If your diocese is penurious and is willing to cope with our utter lack of a technical support staff, we can, for now at least, host your pages here on one of the Justus server computers. If every diocese in the world takes us up on this offer we will collapse under the load of administrative work, but for now we're willing to do this to help get things moving because we think that Diocesan web pages are a very good thing. Click here for more information.

SoAJ is not an ISP, so we cannot offer individual email service. We can route a small number of mailboxes, such as webmaster@your_diocese.anglican.org and bishop@your_diocese.anglican.org, so that they forward somewhere else.
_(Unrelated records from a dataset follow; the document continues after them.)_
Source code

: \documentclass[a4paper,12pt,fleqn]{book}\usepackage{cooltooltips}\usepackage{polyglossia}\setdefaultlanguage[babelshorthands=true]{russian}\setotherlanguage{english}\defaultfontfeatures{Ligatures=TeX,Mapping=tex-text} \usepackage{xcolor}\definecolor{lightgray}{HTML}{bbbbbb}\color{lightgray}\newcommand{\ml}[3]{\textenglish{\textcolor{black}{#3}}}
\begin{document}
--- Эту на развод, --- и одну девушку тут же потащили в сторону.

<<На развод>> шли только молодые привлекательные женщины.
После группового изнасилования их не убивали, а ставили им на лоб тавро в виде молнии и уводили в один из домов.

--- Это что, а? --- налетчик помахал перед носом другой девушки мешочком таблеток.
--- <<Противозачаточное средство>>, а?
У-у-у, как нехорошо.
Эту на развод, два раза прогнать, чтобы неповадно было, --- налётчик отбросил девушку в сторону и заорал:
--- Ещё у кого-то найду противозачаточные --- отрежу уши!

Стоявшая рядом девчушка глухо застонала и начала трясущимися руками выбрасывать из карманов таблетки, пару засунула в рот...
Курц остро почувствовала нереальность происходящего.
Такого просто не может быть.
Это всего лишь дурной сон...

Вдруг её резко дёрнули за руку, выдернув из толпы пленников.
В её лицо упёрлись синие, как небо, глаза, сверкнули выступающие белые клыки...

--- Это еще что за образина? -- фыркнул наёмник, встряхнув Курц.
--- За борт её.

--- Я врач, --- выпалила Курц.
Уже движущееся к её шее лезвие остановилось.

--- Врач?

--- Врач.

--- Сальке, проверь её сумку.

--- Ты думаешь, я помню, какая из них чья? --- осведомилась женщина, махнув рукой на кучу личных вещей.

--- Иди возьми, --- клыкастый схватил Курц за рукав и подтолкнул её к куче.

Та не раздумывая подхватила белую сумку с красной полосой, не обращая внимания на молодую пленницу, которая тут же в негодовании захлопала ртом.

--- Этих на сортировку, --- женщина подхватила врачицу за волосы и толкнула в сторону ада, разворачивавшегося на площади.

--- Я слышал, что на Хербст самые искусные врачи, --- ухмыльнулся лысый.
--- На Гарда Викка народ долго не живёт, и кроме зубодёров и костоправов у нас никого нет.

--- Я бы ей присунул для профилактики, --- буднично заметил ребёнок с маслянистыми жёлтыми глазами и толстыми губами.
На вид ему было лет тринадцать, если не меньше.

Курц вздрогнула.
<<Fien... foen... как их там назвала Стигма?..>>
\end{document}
Since we aren't an ISP, alas we cannot offer extensive technical support, although we'll certainly help you get your web pages up and running.

If you want more control over email, or if you want to use complex form submission, your web pages will need to be on your computer or on a dedicated computer at your ISP. If your diocese puts web pages on our server now, and later decides to expand its use of the Internet (for example, to include more extensive email service for the diocese), we'll work together to design and implement a smooth transition plan from our computers to yours.

Option 3: Your web pages on a local ISP, your anglican.org name managed by that ISP

This is the option that will seem most sensible from the point of view of the average ISP, because this is how they handle their usual commercial accounts, and they know how to work this way.

If you choose this option, then we'll need to know the names or IP addresses of the primary and secondary name servers that your local ISP is using. If you wish to pursue this option, we can explain in more detail how it would work. It is usually easiest for us to work directly with the technical support staff of your ISP, though we're happy to keep you involved in the conversation. Have them contact us via email at this address: technical@justus.anglican.org

Other options for technology-intensive dioceses

If your diocese is sufficiently technological to be able to manage its own LAN and its own servers, there are several more options for running diocesan pages. If you are technologically experienced enough to be able to make them work smoothly, then you probably already know what they are, so there's no point discussing them in depth here and now. But, in summary, your other options are to treat your diocese like a small business, and make an enterprise connection to the Internet, either through a firewall at your office or through a premises router operated at your offices. We at the Society of Archbishop Justus would be happy to consult with you on the various ways of doing this, though if you need our help, you would probably be better off using Option 1 or Option 3.